Search the material for the string "avec", then show every line where it turns up.

--- Records provided Enclosed Below ---

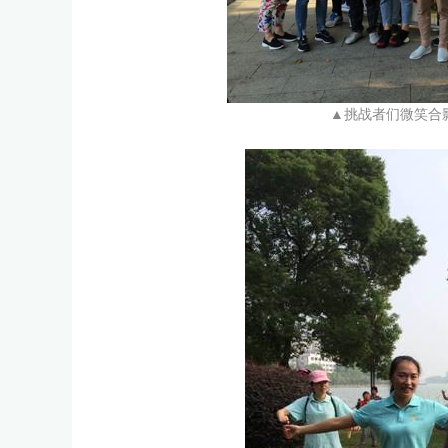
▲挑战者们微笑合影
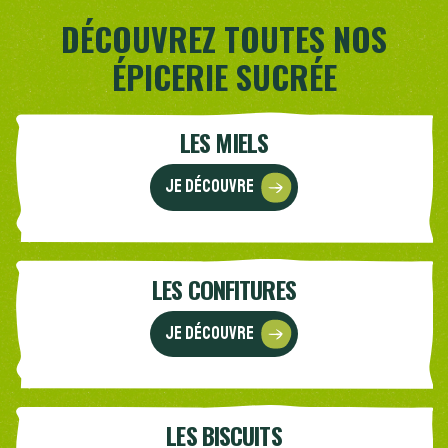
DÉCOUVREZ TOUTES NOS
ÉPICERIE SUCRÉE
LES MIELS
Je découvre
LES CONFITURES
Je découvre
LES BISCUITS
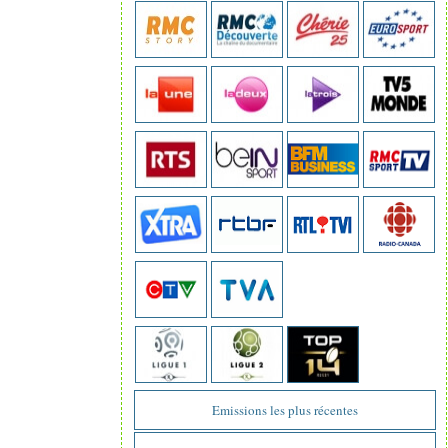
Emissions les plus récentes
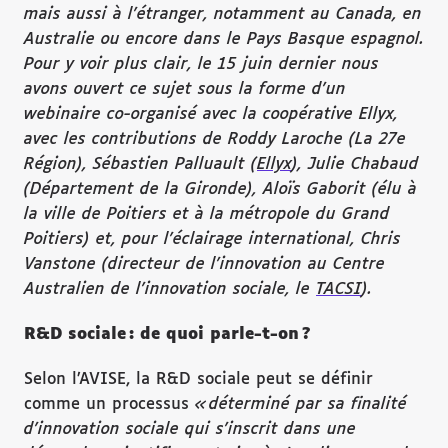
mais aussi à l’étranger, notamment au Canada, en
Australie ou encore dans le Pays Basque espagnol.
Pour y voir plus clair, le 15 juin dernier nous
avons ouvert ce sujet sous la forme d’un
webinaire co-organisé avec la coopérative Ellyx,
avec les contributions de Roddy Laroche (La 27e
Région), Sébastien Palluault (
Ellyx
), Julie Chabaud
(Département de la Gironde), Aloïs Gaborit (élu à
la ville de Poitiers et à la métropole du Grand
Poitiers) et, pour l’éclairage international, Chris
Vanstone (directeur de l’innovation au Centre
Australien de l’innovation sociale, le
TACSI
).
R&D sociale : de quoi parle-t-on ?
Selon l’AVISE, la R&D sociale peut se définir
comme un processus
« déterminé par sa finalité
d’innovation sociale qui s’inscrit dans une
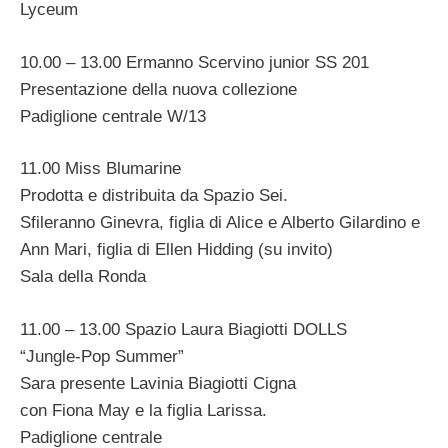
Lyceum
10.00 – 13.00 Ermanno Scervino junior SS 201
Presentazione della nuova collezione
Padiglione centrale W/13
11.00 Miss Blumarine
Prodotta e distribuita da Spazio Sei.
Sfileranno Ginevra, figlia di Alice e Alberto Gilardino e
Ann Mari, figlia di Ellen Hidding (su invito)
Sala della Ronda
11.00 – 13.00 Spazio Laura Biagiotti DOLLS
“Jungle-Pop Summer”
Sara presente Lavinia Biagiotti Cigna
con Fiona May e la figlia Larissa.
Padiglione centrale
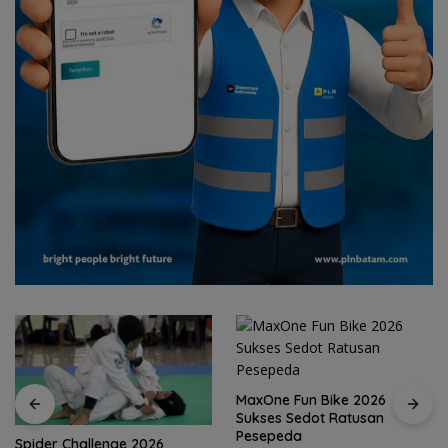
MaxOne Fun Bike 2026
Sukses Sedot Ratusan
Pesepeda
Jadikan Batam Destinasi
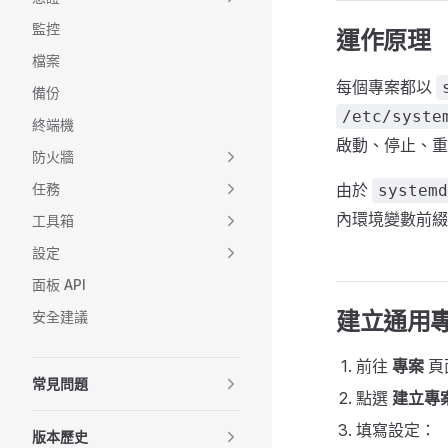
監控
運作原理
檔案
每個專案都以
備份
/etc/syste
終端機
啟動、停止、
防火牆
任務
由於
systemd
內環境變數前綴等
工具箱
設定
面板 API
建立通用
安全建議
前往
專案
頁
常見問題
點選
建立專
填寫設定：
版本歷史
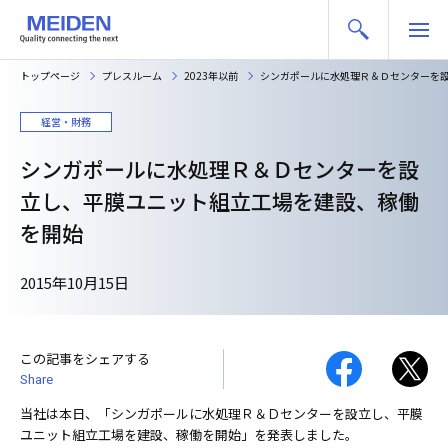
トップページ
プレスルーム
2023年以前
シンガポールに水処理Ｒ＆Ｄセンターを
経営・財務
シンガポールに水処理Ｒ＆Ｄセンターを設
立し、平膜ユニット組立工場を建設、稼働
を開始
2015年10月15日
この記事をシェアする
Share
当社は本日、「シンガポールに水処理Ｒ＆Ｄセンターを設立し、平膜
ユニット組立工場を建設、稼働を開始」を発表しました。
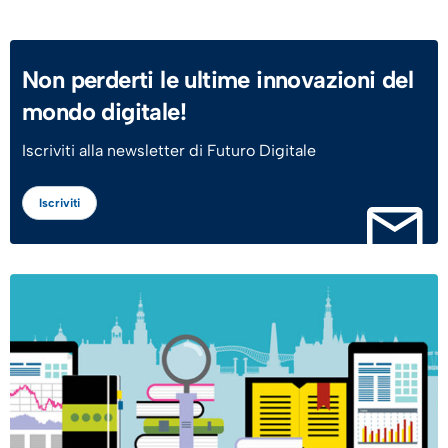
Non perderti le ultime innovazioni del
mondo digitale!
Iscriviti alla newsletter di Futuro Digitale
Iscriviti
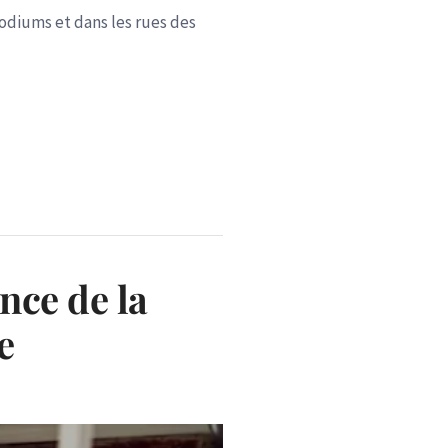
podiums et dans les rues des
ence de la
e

--- End of Enclosed Records provided ---
--- Records provided Enclosed Below ---

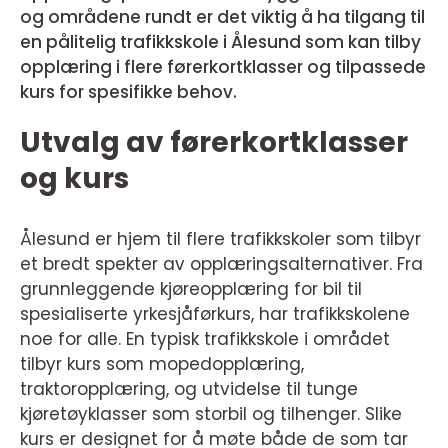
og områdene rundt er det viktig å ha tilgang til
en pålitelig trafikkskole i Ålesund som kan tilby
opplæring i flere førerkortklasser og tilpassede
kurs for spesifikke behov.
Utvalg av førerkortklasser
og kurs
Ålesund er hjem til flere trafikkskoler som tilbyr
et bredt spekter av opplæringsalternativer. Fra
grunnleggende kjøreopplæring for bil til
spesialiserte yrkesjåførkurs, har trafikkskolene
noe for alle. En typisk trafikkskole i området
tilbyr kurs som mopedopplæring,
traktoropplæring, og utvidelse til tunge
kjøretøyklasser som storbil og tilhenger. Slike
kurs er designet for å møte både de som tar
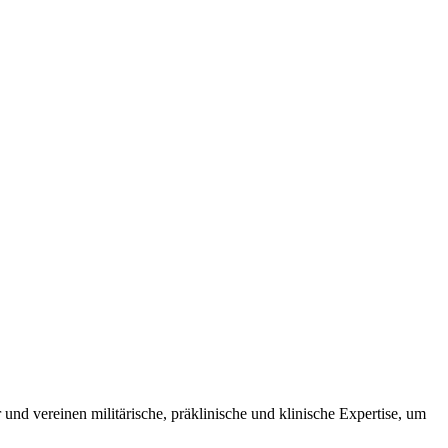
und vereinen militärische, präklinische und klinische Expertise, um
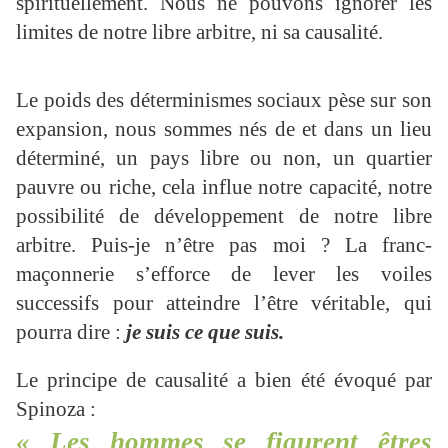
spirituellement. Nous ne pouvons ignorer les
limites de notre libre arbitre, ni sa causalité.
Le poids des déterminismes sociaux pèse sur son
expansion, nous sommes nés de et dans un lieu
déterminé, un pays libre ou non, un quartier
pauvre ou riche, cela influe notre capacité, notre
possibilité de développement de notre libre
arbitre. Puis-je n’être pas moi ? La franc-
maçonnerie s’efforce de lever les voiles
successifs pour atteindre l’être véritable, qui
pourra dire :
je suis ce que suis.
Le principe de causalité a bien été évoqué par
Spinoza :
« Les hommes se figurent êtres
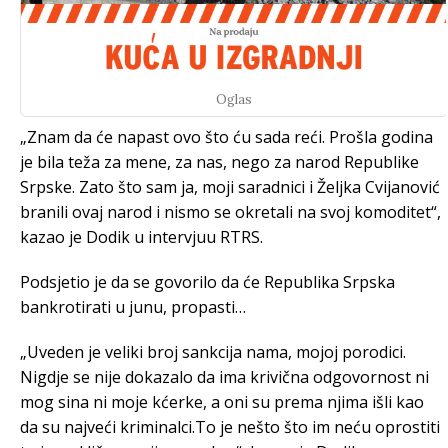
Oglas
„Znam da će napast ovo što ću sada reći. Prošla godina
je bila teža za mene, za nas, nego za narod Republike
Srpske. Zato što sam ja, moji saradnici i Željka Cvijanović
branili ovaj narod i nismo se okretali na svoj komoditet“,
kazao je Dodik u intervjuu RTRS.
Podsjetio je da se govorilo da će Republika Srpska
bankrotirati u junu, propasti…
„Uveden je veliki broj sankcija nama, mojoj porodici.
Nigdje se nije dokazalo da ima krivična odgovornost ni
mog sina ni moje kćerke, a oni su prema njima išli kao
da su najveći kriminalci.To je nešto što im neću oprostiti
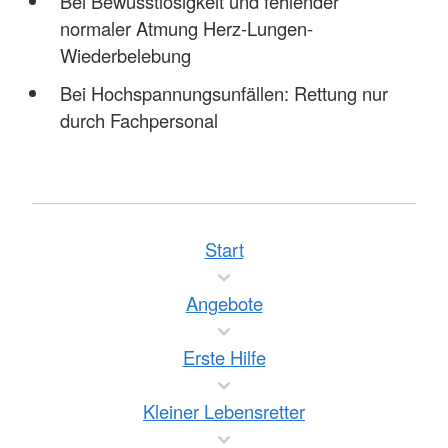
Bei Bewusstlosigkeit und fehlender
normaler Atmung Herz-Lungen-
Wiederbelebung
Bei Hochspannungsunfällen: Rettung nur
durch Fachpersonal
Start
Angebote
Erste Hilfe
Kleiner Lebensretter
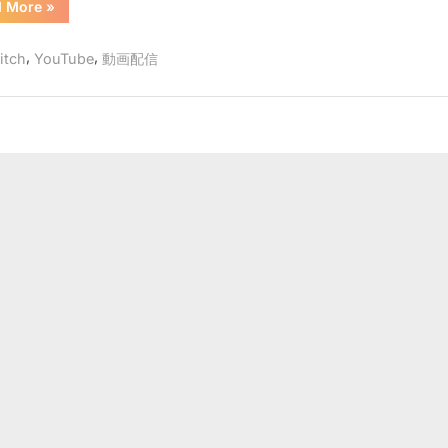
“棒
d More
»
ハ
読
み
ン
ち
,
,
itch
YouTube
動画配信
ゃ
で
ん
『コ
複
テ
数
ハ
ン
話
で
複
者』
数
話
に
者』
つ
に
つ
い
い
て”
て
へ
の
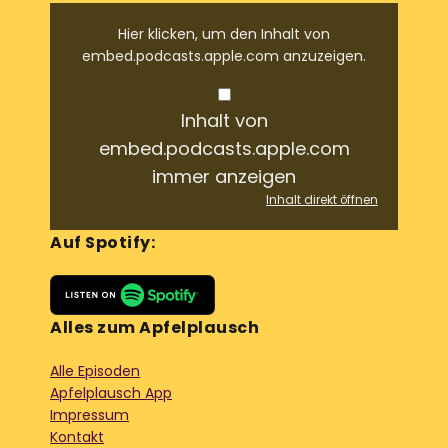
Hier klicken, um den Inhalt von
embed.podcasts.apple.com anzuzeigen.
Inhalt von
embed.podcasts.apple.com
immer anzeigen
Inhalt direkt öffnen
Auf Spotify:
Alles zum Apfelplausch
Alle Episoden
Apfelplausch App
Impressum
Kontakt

--- End of Enclosed Records provided ---

**Reply**
webinaire co-organisé avec la coopérative Ellyx,
avec les contributions de Roddy Laroche (La 27e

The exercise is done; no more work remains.